If the problem with the University of Chicago is that it dumbly insists on avoiding “politics” in its institutional actions in deference to the authority of an obscure report that none of the administrators have even read, the problem with the Institute of Politics is that it is all politics and only politics. The principal arbiter of this view is, of course, chieftain David Axelrod, the title of whose memoir, Believer, belies the fact that he runs an institution that teaches undergraduates to believe in nothing except the hollow virtues of “politics,” “discourse,” “debate,” and most insidiously, “compromise.” Reading Believer gives us a look into the mind of someone for whom politics really is a game played between two sides on an equal playing field, a deliberative and ultimately productive process. It is this mentality that informs the incubator culture of the IOP, where even the most virulent of ideologies are welcome so long as they bring advice on how to get involved in “the world of politics.”
The reality, of course, is that “the world of politics” is actually a haywire plutocracy engineered without substantial safeguards against authoritarian rule, dominated by dark money, and staffed by “pragmatic” bootlickers whose ambition has eclipsed their morals. Surely the election of Donald Trump has brought some of this home, so that we no longer have to humor this political establishment—people like Liesl Hickey, strategist for Jeb Bush’s super PAC and one of this quarter’s IOP Fellows—and can now get down to the business of changing the world.

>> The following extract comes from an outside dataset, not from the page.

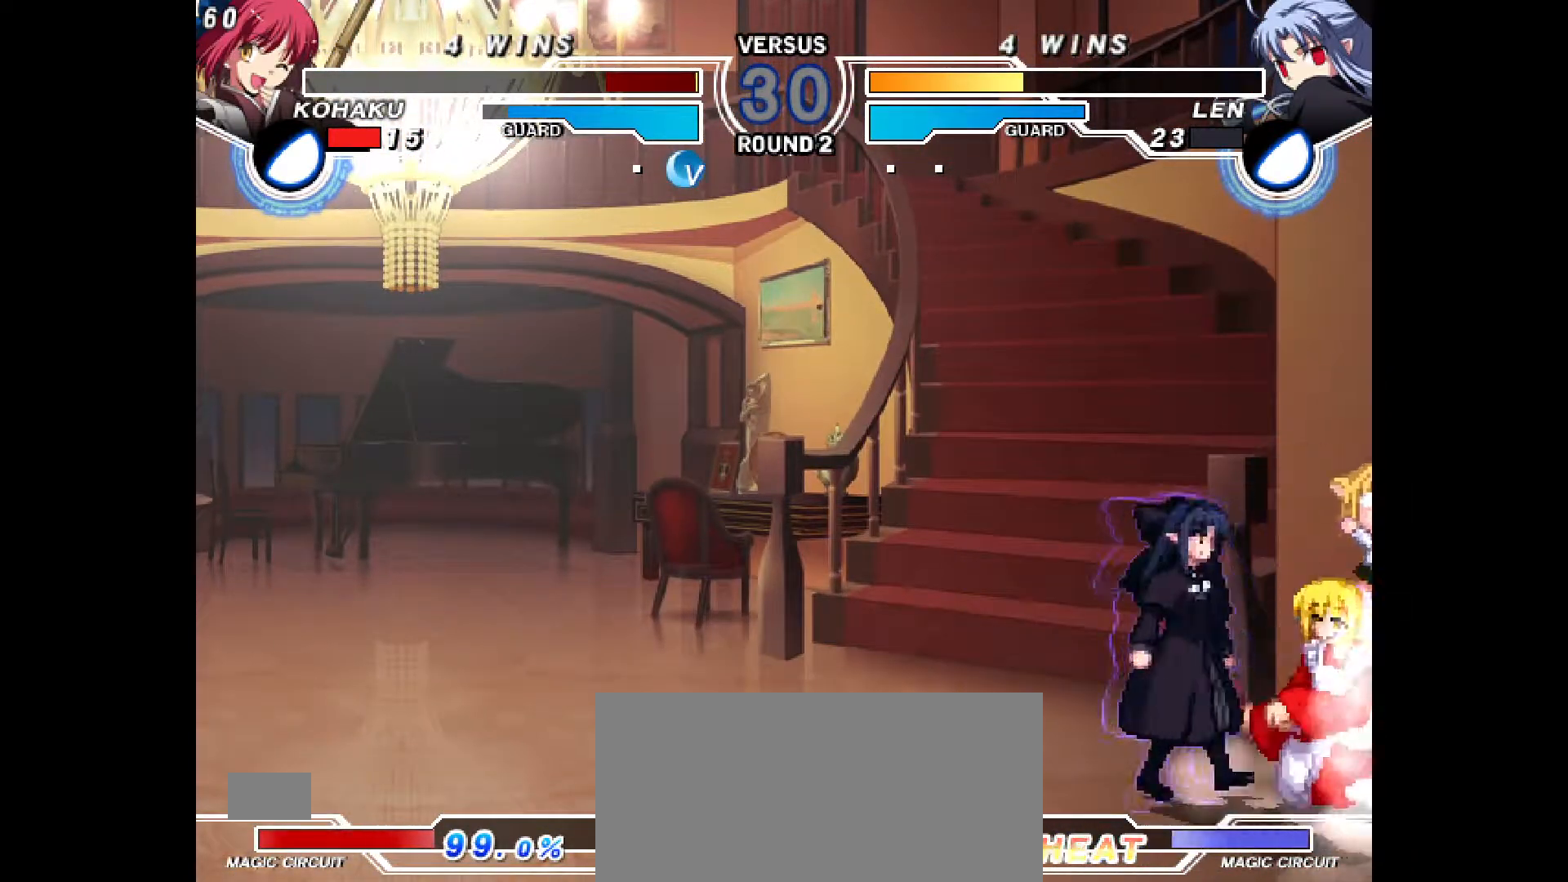
{"buttons": ["DPAD_RIGHT"], "events": [[267, "CROSS", "down"], [350, "CROSS", "up"], [417, "CROSS", "down"], [483, "CROSS", "up"], [500, "DPAD_DOWN", "up"]]}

Just imagine the “post-Trump IOP,” and that’ll tell you everything you need to know. Try reading Believer after the election, or go back and reread the Maroon article last winter wherein Axelrod defends Anita Alvarez’s right to not get protested at the IOP. His argument looks ridiculous now, and the rebuttal article by Stephanie Greene and Elizabeth Adetiba now seems all the more true. Deliberation, analysis, and “hearing out both sides” is no longer viable. Now that we are faced with a real crisis, we must take real action and dispense with all this sophistry, all these abstract notions of civility, which are just the Ivy League translations of the vulgar “give Trump a chance.”
By “real action” I mean donating money to the American Civil Liberties Union, to Standing Rock, and to Planned Parenthood; calling your representative incessantly; protesting obsessively; reading Masha Gessen; going to D.C. and flipping cars when Trump walks away from the Paris climate agreement; attacking racists when you see them harassing people in the supermarket—whatever it takes. Only through a concerted, collective, and unflinching refusal to compromise, no matter how much clout and how many think tank internships it costs us, will we be able to fend off autocracy and protect the future of our planet. A sensible place for the University to begin in this regard would be to shut down this campus’s greatest factory of ambition and compromise, the Institute of Politics, and replace it with a center for the study of Antonio Gramsci, or a second Office of Multicultural Student Affairs, or maybe just a good old homeless shelter.
Jake Bittle is a fourth-year in the College majoring in English.